Reindeer in Pop Culture

Reindeer were pretty obscure to most people until the publication of the famous poem Twas the Night Before Christmas in 1823. This story implemented a convoy of reindeer as Santa's means of transportation.

Then, in 1936, Santa's convoy became complete with the addition of Rudolph through the song, Rudolph the Red-Nosed Reindeer. Rudolph's nose glows bright enough to navigate even the foggiest of nights. Unfortunately, the anatomical placement of this light source renders him utterly cross-eyed and it's probably considered to be a Christmas miracle anytime he doesn't crash the sleigh.

Since the creation of Rudolph, reindeer have been canonized in a number of god-awful commercials and TV specials.

Rudolph is so cross-eyed, it's a Christmas miracle whenever he doesn't crash the sleigh.

Perhaps the most famous reindeer role in television and film was the classic 1964 Christmas special, Rudolph the Red-Nosed Reindeer (pictured above) but that success was short lived and not to be repeated. Since then, things have gone decidedly downhill for reindeer in showbiz. The all time low came when they shared the screen with Tim Allen in the 1994 "comedy" The Santa Clause.

Above: Dark Times

Things started to look up again when a reindeer had a small supporting role in the 1996 bomb Jingle All the Way. Don't get us wrong. It was a terrible movie. But, to the reindeer's credit, he spent the majority of the film trying to kill Arnold Schwarzenegger-always a crowd-pleaser.

Presumably the reindeer was sent from the future to stop Arnold from running in 2004.

Reindeer in Food

This is what Rudolph looks like on December 26th.

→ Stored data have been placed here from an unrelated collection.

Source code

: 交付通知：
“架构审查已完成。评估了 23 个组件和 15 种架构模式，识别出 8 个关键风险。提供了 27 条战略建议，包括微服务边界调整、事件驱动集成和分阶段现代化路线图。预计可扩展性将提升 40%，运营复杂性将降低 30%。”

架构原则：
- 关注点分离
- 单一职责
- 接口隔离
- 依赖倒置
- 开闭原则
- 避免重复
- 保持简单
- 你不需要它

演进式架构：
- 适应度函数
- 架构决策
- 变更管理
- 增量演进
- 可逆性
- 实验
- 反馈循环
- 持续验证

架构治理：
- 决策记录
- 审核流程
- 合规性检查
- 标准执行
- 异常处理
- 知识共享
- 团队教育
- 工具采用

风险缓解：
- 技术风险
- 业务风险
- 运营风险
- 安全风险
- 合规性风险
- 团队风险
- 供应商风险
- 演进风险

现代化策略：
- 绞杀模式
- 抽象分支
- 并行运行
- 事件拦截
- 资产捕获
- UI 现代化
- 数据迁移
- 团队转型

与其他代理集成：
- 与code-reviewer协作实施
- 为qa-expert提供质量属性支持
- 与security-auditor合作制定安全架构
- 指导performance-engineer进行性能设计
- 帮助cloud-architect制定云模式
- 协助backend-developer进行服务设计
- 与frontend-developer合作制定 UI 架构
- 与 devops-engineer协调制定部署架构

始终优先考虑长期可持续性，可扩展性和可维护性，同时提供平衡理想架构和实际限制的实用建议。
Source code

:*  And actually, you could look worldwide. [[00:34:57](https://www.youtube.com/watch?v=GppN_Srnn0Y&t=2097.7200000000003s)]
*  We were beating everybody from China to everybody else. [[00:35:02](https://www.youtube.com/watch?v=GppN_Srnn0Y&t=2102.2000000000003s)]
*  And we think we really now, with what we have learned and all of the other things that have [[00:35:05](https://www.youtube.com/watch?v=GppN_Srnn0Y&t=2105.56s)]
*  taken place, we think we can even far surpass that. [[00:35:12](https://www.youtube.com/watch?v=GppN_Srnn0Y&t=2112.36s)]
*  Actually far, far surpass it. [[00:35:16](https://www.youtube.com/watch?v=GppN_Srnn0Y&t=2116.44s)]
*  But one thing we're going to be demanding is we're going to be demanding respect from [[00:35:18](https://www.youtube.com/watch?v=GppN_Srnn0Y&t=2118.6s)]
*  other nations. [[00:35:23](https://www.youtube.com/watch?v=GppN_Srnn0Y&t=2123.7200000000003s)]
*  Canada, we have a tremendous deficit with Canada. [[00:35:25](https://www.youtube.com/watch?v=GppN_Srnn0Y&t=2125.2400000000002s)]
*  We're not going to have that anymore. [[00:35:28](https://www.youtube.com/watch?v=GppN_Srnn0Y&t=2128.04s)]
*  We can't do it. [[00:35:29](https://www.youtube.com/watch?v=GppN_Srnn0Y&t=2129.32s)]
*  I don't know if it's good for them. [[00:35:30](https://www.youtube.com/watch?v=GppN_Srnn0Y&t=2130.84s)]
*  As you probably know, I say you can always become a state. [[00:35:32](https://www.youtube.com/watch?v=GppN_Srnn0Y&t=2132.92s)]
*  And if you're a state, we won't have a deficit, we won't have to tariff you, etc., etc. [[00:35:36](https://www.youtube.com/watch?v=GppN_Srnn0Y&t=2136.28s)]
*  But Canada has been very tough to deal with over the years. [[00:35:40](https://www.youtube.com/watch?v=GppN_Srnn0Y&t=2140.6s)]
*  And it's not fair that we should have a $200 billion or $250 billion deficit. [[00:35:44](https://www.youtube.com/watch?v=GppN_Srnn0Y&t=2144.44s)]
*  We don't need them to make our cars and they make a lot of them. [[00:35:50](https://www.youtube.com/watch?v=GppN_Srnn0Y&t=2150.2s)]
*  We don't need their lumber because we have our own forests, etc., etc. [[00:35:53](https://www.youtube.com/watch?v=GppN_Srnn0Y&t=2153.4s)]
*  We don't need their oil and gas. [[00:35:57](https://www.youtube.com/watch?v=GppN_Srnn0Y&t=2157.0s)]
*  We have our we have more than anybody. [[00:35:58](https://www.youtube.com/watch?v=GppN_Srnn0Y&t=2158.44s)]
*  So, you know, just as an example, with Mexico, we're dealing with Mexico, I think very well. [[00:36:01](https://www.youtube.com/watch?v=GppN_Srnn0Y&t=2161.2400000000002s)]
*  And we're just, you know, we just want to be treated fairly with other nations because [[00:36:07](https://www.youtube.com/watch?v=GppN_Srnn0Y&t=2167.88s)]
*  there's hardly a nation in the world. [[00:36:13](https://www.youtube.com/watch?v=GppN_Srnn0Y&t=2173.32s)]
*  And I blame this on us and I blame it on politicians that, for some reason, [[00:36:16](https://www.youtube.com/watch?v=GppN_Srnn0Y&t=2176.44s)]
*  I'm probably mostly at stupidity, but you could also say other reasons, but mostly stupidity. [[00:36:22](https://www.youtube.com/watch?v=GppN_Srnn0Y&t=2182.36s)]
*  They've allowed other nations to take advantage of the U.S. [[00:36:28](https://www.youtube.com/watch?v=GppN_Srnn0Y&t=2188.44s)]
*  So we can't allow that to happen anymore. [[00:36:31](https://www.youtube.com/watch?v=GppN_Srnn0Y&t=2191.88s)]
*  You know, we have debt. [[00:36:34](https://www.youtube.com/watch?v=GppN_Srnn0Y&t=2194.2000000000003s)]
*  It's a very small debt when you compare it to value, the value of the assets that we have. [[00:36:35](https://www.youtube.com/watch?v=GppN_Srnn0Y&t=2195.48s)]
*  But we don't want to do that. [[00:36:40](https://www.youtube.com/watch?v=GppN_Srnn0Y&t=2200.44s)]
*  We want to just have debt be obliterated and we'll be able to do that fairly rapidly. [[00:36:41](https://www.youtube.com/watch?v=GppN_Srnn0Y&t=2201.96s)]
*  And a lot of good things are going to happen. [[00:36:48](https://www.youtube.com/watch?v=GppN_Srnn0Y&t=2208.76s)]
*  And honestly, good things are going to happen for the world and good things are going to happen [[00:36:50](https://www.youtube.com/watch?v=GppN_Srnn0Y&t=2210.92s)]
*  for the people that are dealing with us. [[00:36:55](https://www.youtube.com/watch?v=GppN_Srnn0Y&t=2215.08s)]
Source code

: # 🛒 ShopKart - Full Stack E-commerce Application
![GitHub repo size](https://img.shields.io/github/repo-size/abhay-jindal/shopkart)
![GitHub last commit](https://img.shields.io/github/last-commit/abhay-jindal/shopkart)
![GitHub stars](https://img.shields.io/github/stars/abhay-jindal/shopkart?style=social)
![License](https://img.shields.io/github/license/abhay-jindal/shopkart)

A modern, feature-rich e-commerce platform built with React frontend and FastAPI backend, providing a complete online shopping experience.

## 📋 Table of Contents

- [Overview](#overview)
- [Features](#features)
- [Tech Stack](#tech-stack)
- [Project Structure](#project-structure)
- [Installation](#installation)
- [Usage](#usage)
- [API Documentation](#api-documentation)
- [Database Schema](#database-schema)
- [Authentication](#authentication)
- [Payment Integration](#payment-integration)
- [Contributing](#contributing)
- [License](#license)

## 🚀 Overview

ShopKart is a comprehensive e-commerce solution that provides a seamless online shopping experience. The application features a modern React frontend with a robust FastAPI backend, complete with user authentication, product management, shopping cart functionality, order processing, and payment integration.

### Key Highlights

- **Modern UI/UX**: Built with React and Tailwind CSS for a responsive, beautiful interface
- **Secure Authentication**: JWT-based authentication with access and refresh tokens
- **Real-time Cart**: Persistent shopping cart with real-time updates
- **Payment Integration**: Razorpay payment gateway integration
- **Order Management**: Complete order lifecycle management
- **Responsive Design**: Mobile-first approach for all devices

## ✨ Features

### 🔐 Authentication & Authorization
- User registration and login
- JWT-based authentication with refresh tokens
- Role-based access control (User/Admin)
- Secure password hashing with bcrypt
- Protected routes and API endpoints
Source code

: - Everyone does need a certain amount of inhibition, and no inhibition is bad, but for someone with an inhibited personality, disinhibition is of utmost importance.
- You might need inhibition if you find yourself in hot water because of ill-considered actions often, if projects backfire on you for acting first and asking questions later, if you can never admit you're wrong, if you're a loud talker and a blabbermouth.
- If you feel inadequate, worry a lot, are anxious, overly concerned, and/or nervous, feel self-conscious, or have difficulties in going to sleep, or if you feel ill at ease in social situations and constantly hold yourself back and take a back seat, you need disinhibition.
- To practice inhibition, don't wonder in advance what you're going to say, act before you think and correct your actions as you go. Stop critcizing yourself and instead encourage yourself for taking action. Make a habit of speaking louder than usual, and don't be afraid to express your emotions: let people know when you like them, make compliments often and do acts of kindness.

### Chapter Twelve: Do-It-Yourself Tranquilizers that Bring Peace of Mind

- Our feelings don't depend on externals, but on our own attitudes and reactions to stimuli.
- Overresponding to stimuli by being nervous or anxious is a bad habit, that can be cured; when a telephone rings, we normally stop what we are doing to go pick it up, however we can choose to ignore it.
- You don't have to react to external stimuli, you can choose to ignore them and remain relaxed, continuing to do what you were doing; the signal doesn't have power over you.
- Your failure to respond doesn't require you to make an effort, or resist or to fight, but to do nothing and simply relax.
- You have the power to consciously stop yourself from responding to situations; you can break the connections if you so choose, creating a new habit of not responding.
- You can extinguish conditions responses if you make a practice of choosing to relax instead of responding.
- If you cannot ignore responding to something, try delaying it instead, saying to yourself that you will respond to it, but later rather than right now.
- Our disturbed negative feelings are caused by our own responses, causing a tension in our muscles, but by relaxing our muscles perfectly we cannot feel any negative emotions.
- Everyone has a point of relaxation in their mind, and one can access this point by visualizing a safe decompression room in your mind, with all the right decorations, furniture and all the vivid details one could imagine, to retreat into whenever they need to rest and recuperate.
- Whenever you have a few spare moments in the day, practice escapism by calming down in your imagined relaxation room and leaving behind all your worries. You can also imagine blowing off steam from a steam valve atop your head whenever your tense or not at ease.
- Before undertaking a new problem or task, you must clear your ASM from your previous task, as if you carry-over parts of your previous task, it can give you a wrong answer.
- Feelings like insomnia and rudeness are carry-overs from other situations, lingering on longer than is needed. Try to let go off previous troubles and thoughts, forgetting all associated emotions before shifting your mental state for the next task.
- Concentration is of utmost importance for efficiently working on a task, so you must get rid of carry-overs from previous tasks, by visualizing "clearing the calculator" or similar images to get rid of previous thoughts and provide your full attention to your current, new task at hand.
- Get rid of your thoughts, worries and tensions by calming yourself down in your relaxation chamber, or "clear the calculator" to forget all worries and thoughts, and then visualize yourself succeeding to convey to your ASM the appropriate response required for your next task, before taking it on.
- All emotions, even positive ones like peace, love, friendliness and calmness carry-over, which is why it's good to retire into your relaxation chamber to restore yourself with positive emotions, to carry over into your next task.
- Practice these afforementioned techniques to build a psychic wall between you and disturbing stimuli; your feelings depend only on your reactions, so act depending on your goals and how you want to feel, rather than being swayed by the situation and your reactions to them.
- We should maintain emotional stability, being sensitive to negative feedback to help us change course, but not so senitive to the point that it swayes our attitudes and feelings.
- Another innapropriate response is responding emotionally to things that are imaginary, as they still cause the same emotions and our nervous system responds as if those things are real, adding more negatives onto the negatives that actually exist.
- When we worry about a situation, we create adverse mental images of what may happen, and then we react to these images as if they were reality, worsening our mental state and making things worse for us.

Pictured above, you can see what Rudolph probably looks like on December 26th. Not only can he fly; he's also delicious. In real life, Reindeer may have a rich history of being celebrated as a secular holiday icon, but they have a far richer history of being shot, stuffed, and eaten. This article ( http://www.jstor.org/pss/278435 ) suggests that they "may well be the species of single greatest importance in the entire anthropological literature of hunting."

Their meat is commonplace in arctic and sub-artctic regions. Reindeer meatballs are canned and sold in Scandinavian countries and reindeer sausage is available on the shelf for most of Alaska. But it doesn't stop there. Reindeer horns are infused with grain alcohol to make Reindeer Horn Whiskey-columnist Robert Brockway's holiday drink of choice.

Robert Brockway's holiday drink of choice.

General Reindeer Desecration

The reindeer is an established part of Christmas tradition and so it has inevitably been bastardized in a number of ways. You don't have to look very hard to find Christmas decorations that feature Donner defiling Blitson.

Not to mention, the reindeer is the costume of choice for girls who didn't get the slutiness out of their system during Halloween.

If the nose really glows, choose lights off. It's awesome.

Editor's Note: If the nose actually glows and you get the choice between lights on or lights off, you should definitely pick lights off. Just saying.

And in case we haven't ruined reindeer yet, you should know that reindeer antlers are a popular aphrodisiac.

Yes, reindeer keep the holiday cheer going year round. And by "holiday cheer", we of course mean, brittle, air-pocket filled, old person sex.